Thomas Temple (November 4, 1818 - August 25, 1899) was a farmer, lumberman, businessman and political figure in Fredericton, New Brunswick, Canada.

He was born in Bampton, Oxfordshire, England, the son of Charles Temple and his wife Hannah Spiers, and was educated in England. Temple came to New Brunswick in 1832 and served with the York Light Dragoons in the Aroostook War of 1838. He married Susannah Howe of Southampton, New Brunswick in 1842. Temple served as high sheriff for York County from 1864 to 1883. In 1868 he became president of the Fredericton Railway Company, which had been incorporated in 1866 in order to extend the line from Fredericton to the Western Extension of the European and North American Railway. He retained that position until at least 1897. He was also managing director of the Fredericton and St. Mary's Railway Bridge Company, which was incorporated in 1885, and a director of the People's Bank of Fredericton and the Saint John Safety Fund Insurance Company.
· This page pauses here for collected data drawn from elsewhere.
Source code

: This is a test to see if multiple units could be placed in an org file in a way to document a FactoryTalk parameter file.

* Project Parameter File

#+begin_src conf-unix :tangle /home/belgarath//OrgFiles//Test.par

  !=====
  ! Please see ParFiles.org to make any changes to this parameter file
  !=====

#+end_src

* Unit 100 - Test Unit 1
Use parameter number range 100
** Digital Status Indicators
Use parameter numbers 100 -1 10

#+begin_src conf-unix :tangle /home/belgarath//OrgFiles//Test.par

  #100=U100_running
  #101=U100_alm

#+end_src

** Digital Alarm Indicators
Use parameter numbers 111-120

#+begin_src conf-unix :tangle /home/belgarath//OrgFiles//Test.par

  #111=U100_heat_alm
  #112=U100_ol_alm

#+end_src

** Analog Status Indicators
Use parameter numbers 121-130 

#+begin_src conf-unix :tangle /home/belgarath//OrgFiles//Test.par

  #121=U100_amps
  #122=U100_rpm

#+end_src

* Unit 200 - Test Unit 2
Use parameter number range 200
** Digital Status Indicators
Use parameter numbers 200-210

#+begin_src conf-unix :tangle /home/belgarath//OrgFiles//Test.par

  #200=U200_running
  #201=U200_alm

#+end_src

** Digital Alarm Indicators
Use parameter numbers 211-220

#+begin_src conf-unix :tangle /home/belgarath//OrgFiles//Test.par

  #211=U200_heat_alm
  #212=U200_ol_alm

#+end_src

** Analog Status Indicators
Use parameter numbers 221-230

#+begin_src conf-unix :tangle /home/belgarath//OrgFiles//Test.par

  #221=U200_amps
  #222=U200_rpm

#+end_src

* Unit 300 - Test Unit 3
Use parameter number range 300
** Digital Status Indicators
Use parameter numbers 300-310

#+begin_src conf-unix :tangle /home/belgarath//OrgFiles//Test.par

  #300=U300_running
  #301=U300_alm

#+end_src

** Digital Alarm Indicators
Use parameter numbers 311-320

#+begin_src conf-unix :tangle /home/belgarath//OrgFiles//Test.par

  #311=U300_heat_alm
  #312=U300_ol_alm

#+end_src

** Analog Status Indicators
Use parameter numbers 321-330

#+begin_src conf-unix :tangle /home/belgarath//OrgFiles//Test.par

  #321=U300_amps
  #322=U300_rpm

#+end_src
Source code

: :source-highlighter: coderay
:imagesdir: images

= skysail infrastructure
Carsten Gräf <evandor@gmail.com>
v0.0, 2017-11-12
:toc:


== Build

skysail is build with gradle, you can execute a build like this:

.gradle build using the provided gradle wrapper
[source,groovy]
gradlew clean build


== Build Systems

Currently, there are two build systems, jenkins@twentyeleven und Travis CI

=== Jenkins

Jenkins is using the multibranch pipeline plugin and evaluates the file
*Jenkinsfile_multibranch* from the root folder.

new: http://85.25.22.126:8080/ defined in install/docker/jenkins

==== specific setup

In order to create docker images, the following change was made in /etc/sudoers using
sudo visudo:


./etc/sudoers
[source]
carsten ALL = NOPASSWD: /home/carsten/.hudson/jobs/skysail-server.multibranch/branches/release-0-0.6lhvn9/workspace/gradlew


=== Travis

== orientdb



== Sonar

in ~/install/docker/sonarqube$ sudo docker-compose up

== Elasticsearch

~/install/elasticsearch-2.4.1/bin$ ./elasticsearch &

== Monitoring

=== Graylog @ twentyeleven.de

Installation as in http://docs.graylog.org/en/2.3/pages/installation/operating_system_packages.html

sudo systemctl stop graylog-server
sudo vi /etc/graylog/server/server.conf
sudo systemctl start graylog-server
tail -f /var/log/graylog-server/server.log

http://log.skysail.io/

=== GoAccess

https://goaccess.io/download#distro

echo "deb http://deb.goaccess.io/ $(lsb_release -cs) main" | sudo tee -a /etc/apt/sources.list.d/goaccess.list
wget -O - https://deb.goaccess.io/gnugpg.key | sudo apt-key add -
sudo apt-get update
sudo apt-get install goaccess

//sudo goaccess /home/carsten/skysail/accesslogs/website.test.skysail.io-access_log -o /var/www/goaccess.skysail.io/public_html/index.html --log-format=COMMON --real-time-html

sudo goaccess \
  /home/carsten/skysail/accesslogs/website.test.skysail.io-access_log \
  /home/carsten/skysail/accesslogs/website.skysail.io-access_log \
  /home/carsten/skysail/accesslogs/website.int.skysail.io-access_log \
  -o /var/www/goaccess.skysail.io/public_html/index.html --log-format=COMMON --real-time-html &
Temple was elected to the House of Commons of Canada in an 1884 by-election held after the death of John Pickard. He was re-elected in the 1887 and 1891 general elections, and represented York in the House of Commons from 1884 to 1896 as a Conservative member. Temple went on to represent York division in the Senate of Canada from 1896 to 1899.

He died in office at the age of 80, having served over 15 years in the House of Commons and Senate. Shortly before his death he presented the city of Fredericton with a granite drinking fountain which became known as the Thomas Temple Fountain. His last public act as a Senator was to turn on the water at the fountain's unveiling ceremony in August 1899.